_Material provided_:
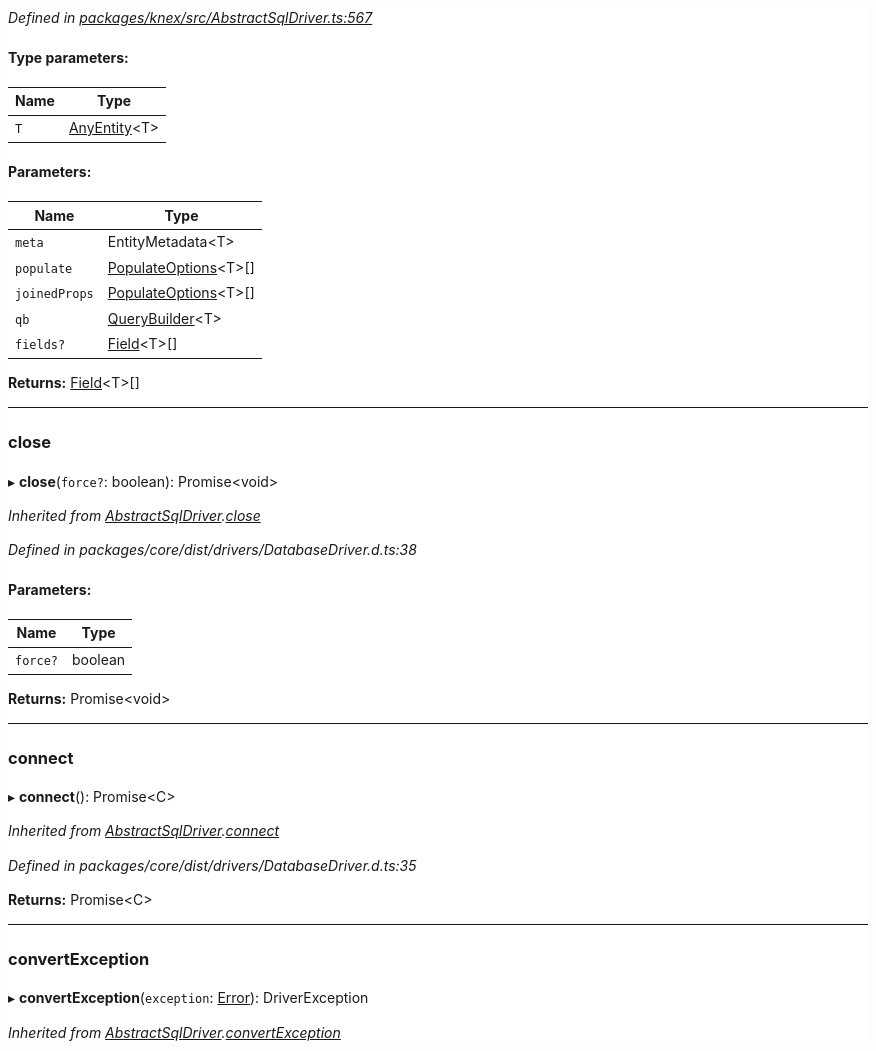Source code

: *Defined in [packages/knex/src/AbstractSqlDriver.ts:567](https://github.com/mikro-orm/mikro-orm/blob/8766baa31/packages/knex/src/AbstractSqlDriver.ts#L567)*

#### Type parameters:

Name | Type |
------ | ------ |
`T` | [AnyEntity](../index.md#anyentity)&#60;T> |

#### Parameters:

Name | Type |
------ | ------ |
`meta` | EntityMetadata&#60;T> |
`populate` | [PopulateOptions](../index.md#populateoptions)&#60;T>[] |
`joinedProps` | [PopulateOptions](../index.md#populateoptions)&#60;T>[] |
`qb` | [QueryBuilder](querybuilder.md)&#60;T> |
`fields?` | [Field](../index.md#field)&#60;T>[] |

**Returns:** [Field](../index.md#field)&#60;T>[]

___

### close

▸ **close**(`force?`: boolean): Promise&#60;void>

*Inherited from [AbstractSqlDriver](abstractsqldriver.md).[close](abstractsqldriver.md#close)*

*Defined in packages/core/dist/drivers/DatabaseDriver.d.ts:38*

#### Parameters:

Name | Type |
------ | ------ |
`force?` | boolean |

**Returns:** Promise&#60;void>

___

### connect

▸ **connect**(): Promise&#60;C>

*Inherited from [AbstractSqlDriver](abstractsqldriver.md).[connect](abstractsqldriver.md#connect)*

*Defined in packages/core/dist/drivers/DatabaseDriver.d.ts:35*

**Returns:** Promise&#60;C>

___

### convertException

▸ **convertException**(`exception`: [Error](driverexception.md#error)): DriverException

*Inherited from [AbstractSqlDriver](abstractsqldriver.md).[convertException](abstractsqldriver.md#convertexception)*
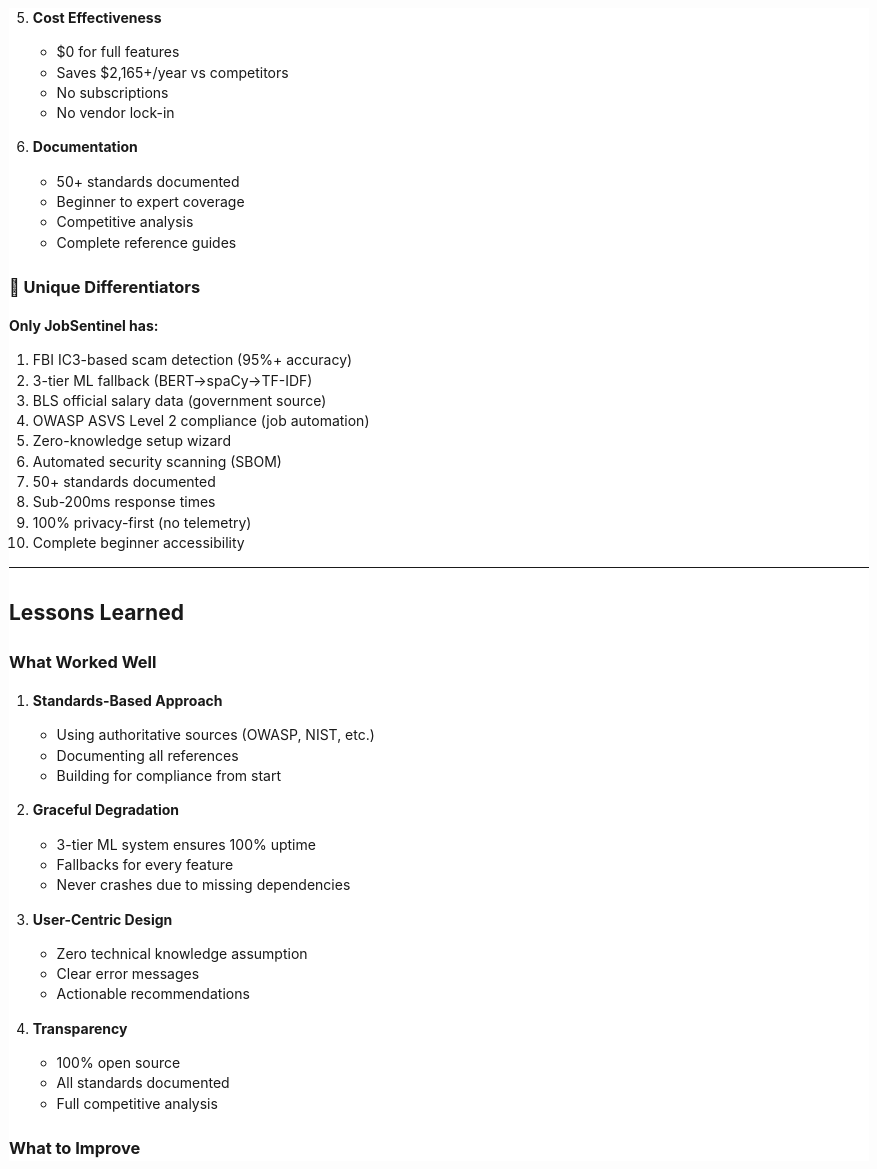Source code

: 5. **Cost Effectiveness**
   - $0 for full features
   - Saves $2,165+/year vs competitors
   - No subscriptions
   - No vendor lock-in

6. **Documentation**
   - 50+ standards documented
   - Beginner to expert coverage
   - Competitive analysis
   - Complete reference guides

### 🎯 Unique Differentiators

**Only JobSentinel has:**
1. FBI IC3-based scam detection (95%+ accuracy)
2. 3-tier ML fallback (BERT→spaCy→TF-IDF)
3. BLS official salary data (government source)
4. OWASP ASVS Level 2 compliance (job automation)
5. Zero-knowledge setup wizard
6. Automated security scanning (SBOM)
7. 50+ standards documented
8. Sub-200ms response times
9. 100% privacy-first (no telemetry)
10. Complete beginner accessibility

---

## Lessons Learned

### What Worked Well

1. **Standards-Based Approach**
   - Using authoritative sources (OWASP, NIST, etc.)
   - Documenting all references
   - Building for compliance from start

2. **Graceful Degradation**
   - 3-tier ML system ensures 100% uptime
   - Fallbacks for every feature
   - Never crashes due to missing dependencies

3. **User-Centric Design**
   - Zero technical knowledge assumption
   - Clear error messages
   - Actionable recommendations

4. **Transparency**
   - 100% open source
   - All standards documented
   - Full competitive analysis

### What to Improve
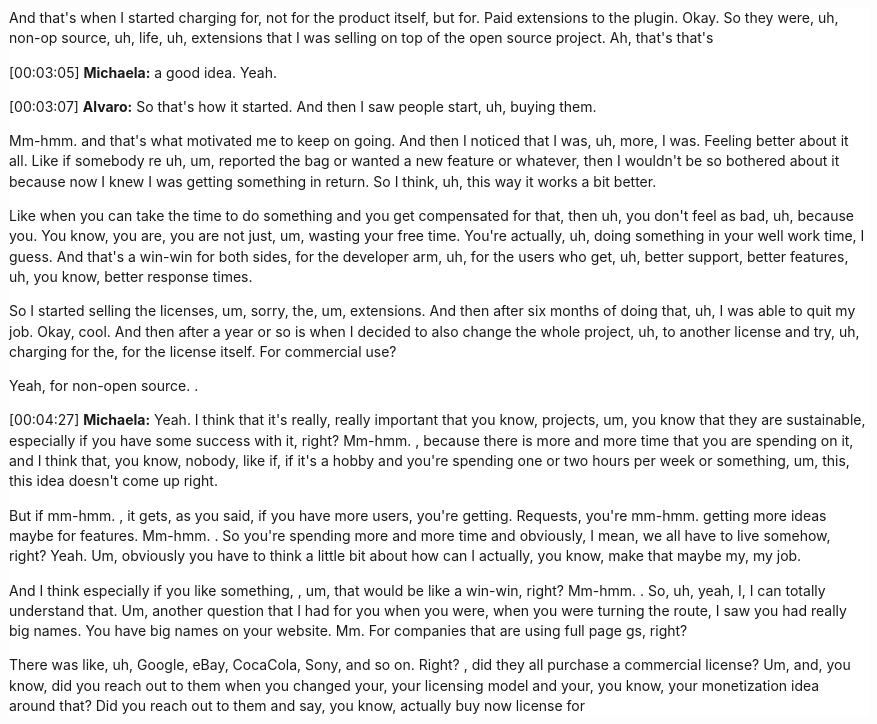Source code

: And that's when I started charging for, not for the product itself, but for.
Paid extensions to the plugin. Okay. So they were, uh, non-op source, uh, life,
uh, extensions that I was selling on top of the open source project. Ah, that's
that's

[00:03:05] **Michaela:** a good idea. Yeah.

[00:03:07] **Alvaro:** So that's how it started. And then I saw people start,
uh, buying them.

Mm-hmm. and that's what motivated me to keep on going. And then I noticed that I
was, uh, more, I was. Feeling better about it all. Like if somebody re uh, um,
reported the bag or wanted a new feature or whatever, then I wouldn't be so
bothered about it because now I knew I was getting something in return. So I
think, uh, this way it works a bit better.

Like when you can take the time to do something and you get compensated for
that, then uh, you don't feel as bad, uh, because you. You know, you are, you
are not just, um, wasting your free time. You're actually, uh, doing something
in your well work time, I guess. And that's a win-win for both sides, for the
developer arm, uh, for the users who get, uh, better support, better features,
uh, you know, better response times.

So I started selling the licenses, um, sorry, the, um, extensions. And then
after six months of doing that, uh, I was able to quit my job. Okay, cool. And
then after a year or so is when I decided to also change the whole project, uh,
to another license and try, uh, charging for the, for the license itself. For
commercial use?

Yeah, for non-open source. .

[00:04:27] **Michaela:** Yeah. I think that it's really, really important that
you know, projects, um, you know that they are sustainable, especially if you
have some success with it, right? Mm-hmm. , because there is more and more time
that you are spending on it, and I think that, you know, nobody, like if, if
it's a hobby and you're spending one or two hours per week or something, um,
this, this idea doesn't come up right.

But if mm-hmm. , it gets, as you said, if you have more users, you're getting.
Requests, you're mm-hmm. getting more ideas maybe for features. Mm-hmm. . So
you're spending more and more time and obviously, I mean, we all have to live
somehow, right? Yeah. Um, obviously you have to think a little bit about how can
I actually, you know, make that maybe my, my job.

And I think especially if you like something, , um, that would be like a
win-win, right? Mm-hmm. . So, uh, yeah, I, I can totally understand that. Um,
another question that I had for you when you were, when you were turning the
route, I saw you had really big names. You have big names on your website. Mm.
For companies that are using full page gs, right?

There was like, uh, Google, eBay, CocaCola, Sony, and so on. Right? , did they
all purchase a commercial license? Um, and, you know, did you reach out to them
when you changed your, your licensing model and your, you know, your
monetization idea around that? Did you reach out to them and say, you know,
actually buy now license for
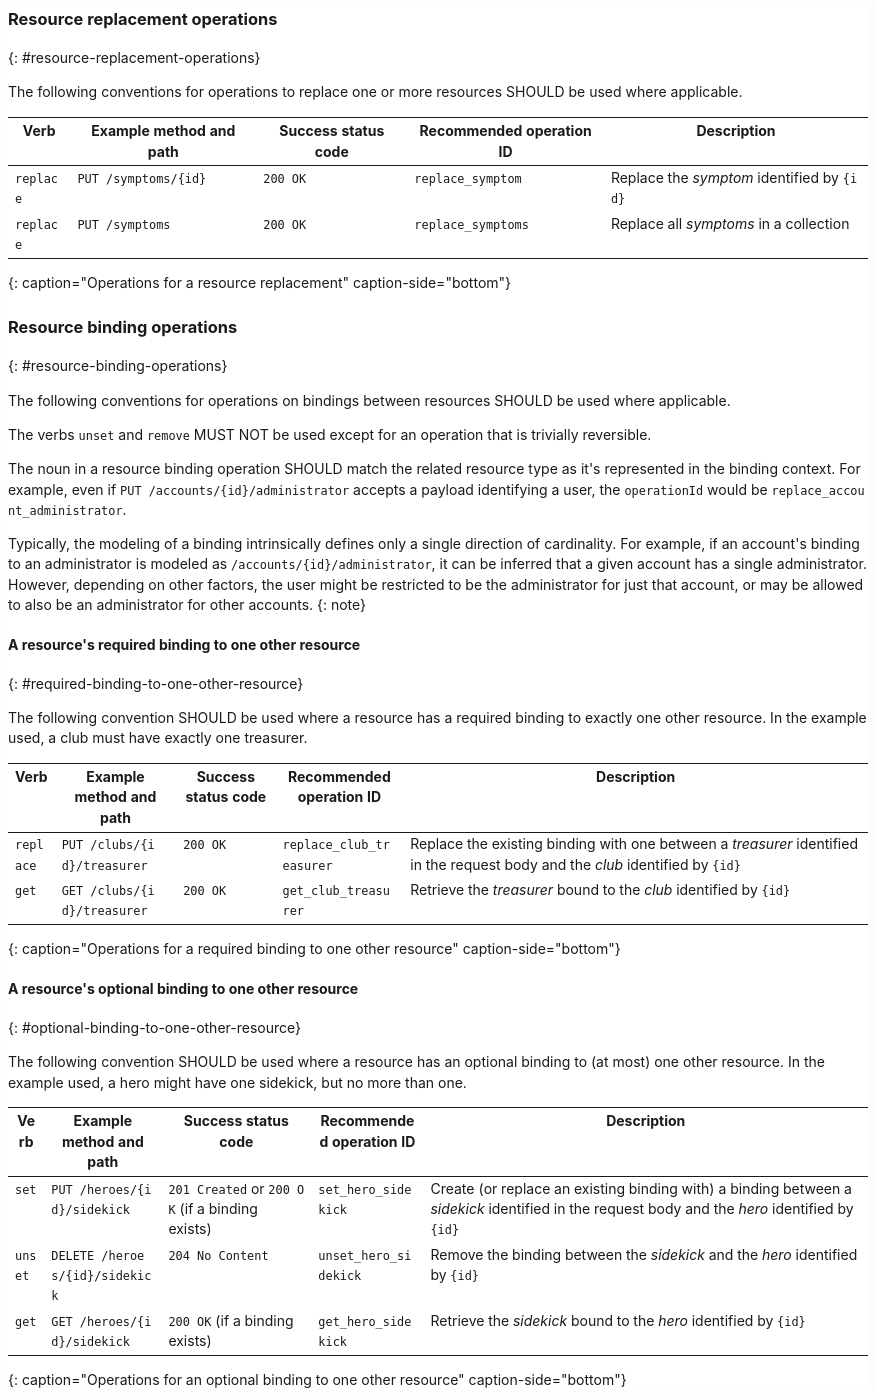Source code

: ### Resource replacement operations
{: #resource-replacement-operations}

The following conventions for operations to replace one or more resources SHOULD be used where
applicable.

| Verb      | Example method and path | Success status code | Recommended operation ID | Description |
| --------- | ----------------------- | ------------------- | ------------------------ | ----------- |
| `replace` | `PUT /symptoms/{id}`    | `200 OK`            | `replace_symptom`        | Replace the _symptom_ identified by `{id}` |
| `replace` | `PUT /symptoms`         | `200 OK`            | `replace_symptoms`       | Replace all _symptoms_ in a collection |
{: caption="Operations for a resource replacement" caption-side="bottom"}

### Resource binding operations
{: #resource-binding-operations}

The following conventions for operations on bindings between resources SHOULD be used where
applicable.

The verbs `unset` and `remove` MUST NOT be used except for an operation that is trivially
reversible.

The noun in a resource binding operation SHOULD match the related resource type as it's represented
in the binding context. For example, even if `PUT /accounts/{id}/administrator` accepts a payload
identifying a user, the `operationId` would be `replace_account_administrator`.

Typically, the modeling of a binding intrinsically defines only a single direction of cardinality.
For example, if an account's binding to an administrator is modeled as
`/accounts/{id}/administrator`, it can be inferred that a given account has a single administrator.
However, depending on other factors, the user might be restricted to be the administrator for just
that account, or may be allowed to also be an administrator for other accounts.
{: note}

#### A resource's required binding to one other resource
{: #required-binding-to-one-other-resource}

The following convention SHOULD be used where a resource has a required binding to exactly
one other resource. In the example used, a club must have exactly one treasurer.

| Verb      | Example method and path     | Success status code | Recommended operation ID | Description |
| --------- | --------------------------- | ------------------- | ------------------------ | ----------- |
| `replace` | `PUT /clubs/{id}/treasurer` | `200 OK`            | `replace_club_treasurer` | Replace the existing binding with one between a _treasurer_ identified in the request body and the _club_ identified by `{id}` |
| `get`     | `GET /clubs/{id}/treasurer` | `200 OK`            | `get_club_treasurer`     | Retrieve the _treasurer_ bound to the _club_ identified by `{id}` |
{: caption="Operations for a required binding to one other resource" caption-side="bottom"}

#### A resource's optional binding to one other resource
{: #optional-binding-to-one-other-resource}

The following convention SHOULD be used where a resource has an optional binding to (at most)
one other resource. In the example used, a hero might have one sidekick, but no more than one.

| Verb      | Example method and path        | Success status code                             | Recommended operation ID | Description |
| --------- | ------------------------------ | ----------------------------------------------- | ------------------------ | ----------- |
| `set`     | `PUT /heroes/{id}/sidekick`    | `201 Created` or `200 OK` (if a binding exists) | `set_hero_sidekick`      | Create (or replace an existing binding with) a binding between a _sidekick_ identified in the request body and the _hero_ identified by `{id}` |
| `unset`   | `DELETE /heroes/{id}/sidekick` | `204 No Content`                                | `unset_hero_sidekick`    | Remove the binding between the _sidekick_ and the _hero_ identified by `{id}` |
| `get`     | `GET /heroes/{id}/sidekick`    | `200 OK` (if a binding exists)                  | `get_hero_sidekick`      | Retrieve the _sidekick_ bound to the _hero_ identified by `{id}` |
{: caption="Operations for an optional binding to one other resource" caption-side="bottom"}
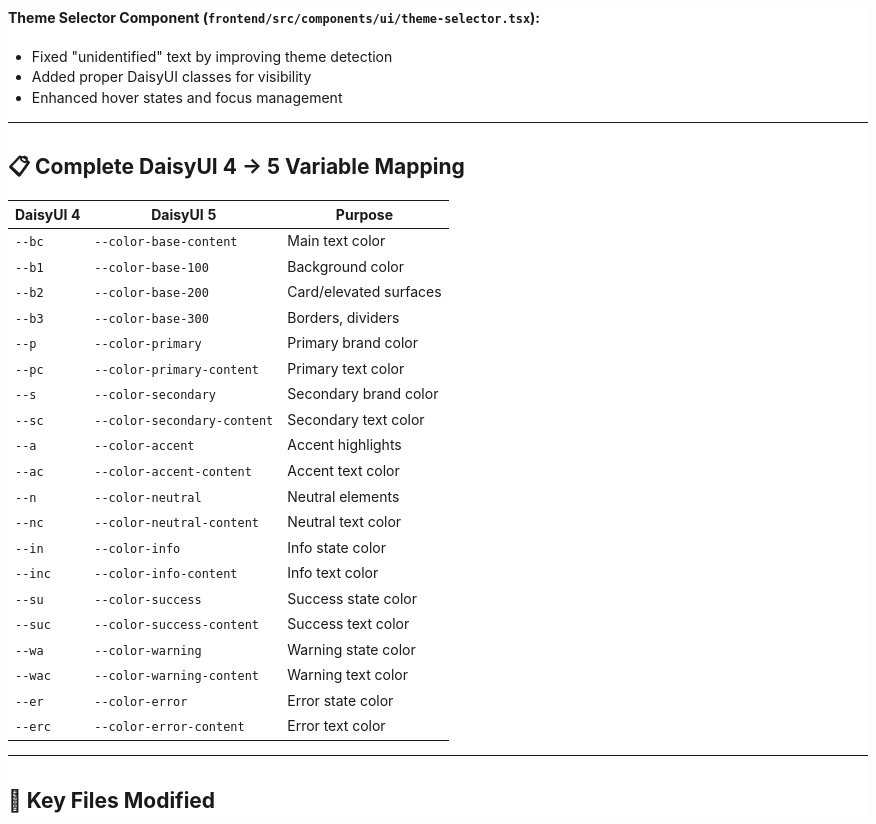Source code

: #### Theme Selector Component (`frontend/src/components/ui/theme-selector.tsx`):
- Fixed "unidentified" text by improving theme detection
- Added proper DaisyUI classes for visibility
- Enhanced hover states and focus management

---

## 📋 Complete DaisyUI 4 → 5 Variable Mapping

| DaisyUI 4 | DaisyUI 5 | Purpose |
|-----------|-----------|---------|
| `--bc` | `--color-base-content` | Main text color |
| `--b1` | `--color-base-100` | Background color |
| `--b2` | `--color-base-200` | Card/elevated surfaces |
| `--b3` | `--color-base-300` | Borders, dividers |
| `--p` | `--color-primary` | Primary brand color |
| `--pc` | `--color-primary-content` | Primary text color |
| `--s` | `--color-secondary` | Secondary brand color |
| `--sc` | `--color-secondary-content` | Secondary text color |
| `--a` | `--color-accent` | Accent highlights |
| `--ac` | `--color-accent-content` | Accent text color |
| `--n` | `--color-neutral` | Neutral elements |
| `--nc` | `--color-neutral-content` | Neutral text color |
| `--in` | `--color-info` | Info state color |
| `--inc` | `--color-info-content` | Info text color |
| `--su` | `--color-success` | Success state color |
| `--suc` | `--color-success-content` | Success text color |
| `--wa` | `--color-warning` | Warning state color |
| `--wac` | `--color-warning-content` | Warning text color |
| `--er` | `--color-error` | Error state color |
| `--erc` | `--color-error-content` | Error text color |

---

## 🎯 Key Files Modified
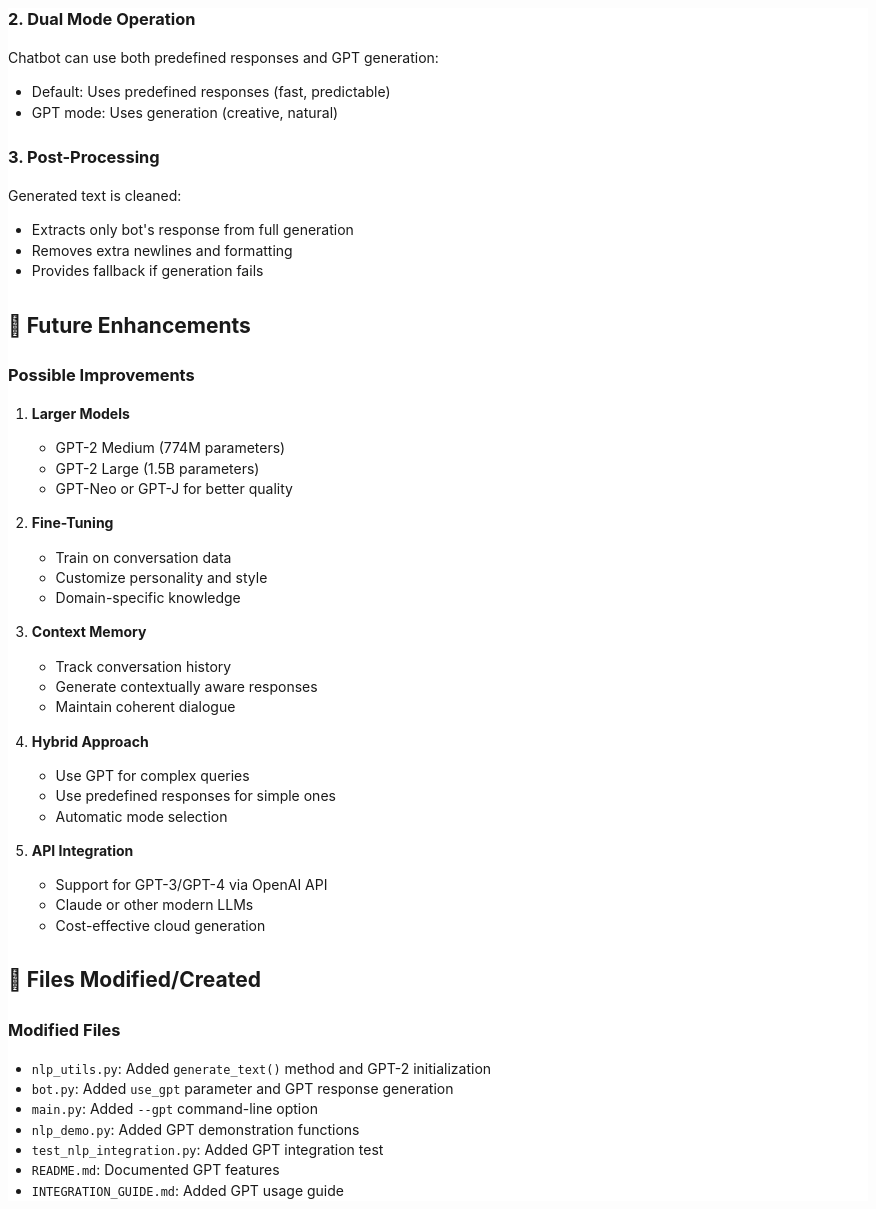 ### 2. Dual Mode Operation
Chatbot can use both predefined responses and GPT generation:
- Default: Uses predefined responses (fast, predictable)
- GPT mode: Uses generation (creative, natural)

### 3. Post-Processing
Generated text is cleaned:
- Extracts only bot's response from full generation
- Removes extra newlines and formatting
- Provides fallback if generation fails

## 🔮 Future Enhancements

### Possible Improvements

1. **Larger Models**
   - GPT-2 Medium (774M parameters)
   - GPT-2 Large (1.5B parameters)
   - GPT-Neo or GPT-J for better quality

2. **Fine-Tuning**
   - Train on conversation data
   - Customize personality and style
   - Domain-specific knowledge

3. **Context Memory**
   - Track conversation history
   - Generate contextually aware responses
   - Maintain coherent dialogue

4. **Hybrid Approach**
   - Use GPT for complex queries
   - Use predefined responses for simple ones
   - Automatic mode selection

5. **API Integration**
   - Support for GPT-3/GPT-4 via OpenAI API
   - Claude or other modern LLMs
   - Cost-effective cloud generation

## 📝 Files Modified/Created

### Modified Files
- `nlp_utils.py`: Added `generate_text()` method and GPT-2 initialization
- `bot.py`: Added `use_gpt` parameter and GPT response generation
- `main.py`: Added `--gpt` command-line option
- `nlp_demo.py`: Added GPT demonstration functions
- `test_nlp_integration.py`: Added GPT integration test
- `README.md`: Documented GPT features
- `INTEGRATION_GUIDE.md`: Added GPT usage guide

_Problem description_: Reproduce the part of the listing that opens with the line containing "5 | Purpose |" and closes with the line containing "- Cost-effective cloud generation", both lines included. Leave the pictures out.

_Your response_:
| DaisyUI 4 | DaisyUI 5 | Purpose |
|-----------|-----------|---------|
| `--bc` | `--color-base-content` | Main text color |
| `--b1` | `--color-base-100` | Background color |
| `--b2` | `--color-base-200` | Card/elevated surfaces |
| `--b3` | `--color-base-300` | Borders, dividers |
| `--p` | `--color-primary` | Primary brand color |
| `--pc` | `--color-primary-content` | Primary text color |
| `--s` | `--color-secondary` | Secondary brand color |
| `--sc` | `--color-secondary-content` | Secondary text color |
| `--a` | `--color-accent` | Accent highlights |
| `--ac` | `--color-accent-content` | Accent text color |
| `--n` | `--color-neutral` | Neutral elements |
| `--nc` | `--color-neutral-content` | Neutral text color |
| `--in` | `--color-info` | Info state color |
| `--inc` | `--color-info-content` | Info text color |
| `--su` | `--color-success` | Success state color |
| `--suc` | `--color-success-content` | Success text color |
| `--wa` | `--color-warning` | Warning state color |
| `--wac` | `--color-warning-content` | Warning text color |
| `--er` | `--color-error` | Error state color |
| `--erc` | `--color-error-content` | Error text color |

---

## 🎯 Key Files Modified
 ### 2. Dual Mode Operation
Chatbot can use both predefined responses and GPT generation:
- Default: Uses predefined responses (fast, predictable)
- GPT mode: Uses generation (creative, natural)

### 3. Post-Processing
Generated text is cleaned:
- Extracts only bot's response from full generation
- Removes extra newlines and formatting
- Provides fallback if generation fails

## 🔮 Future Enhancements

### Possible Improvements

1. **Larger Models**
   - GPT-2 Medium (774M parameters)
   - GPT-2 Large (1.5B parameters)
   - GPT-Neo or GPT-J for better quality

2. **Fine-Tuning**
   - Train on conversation data
   - Customize personality and style
   - Domain-specific knowledge

3. **Context Memory**
   - Track conversation history
   - Generate contextually aware responses
   - Maintain coherent dialogue

4. **Hybrid Approach**
   - Use GPT for complex queries
   - Use predefined responses for simple ones
   - Automatic mode selection

5. **API Integration**
   - Support for GPT-3/GPT-4 via OpenAI API
   - Claude or other modern LLMs
   - Cost-effective cloud generation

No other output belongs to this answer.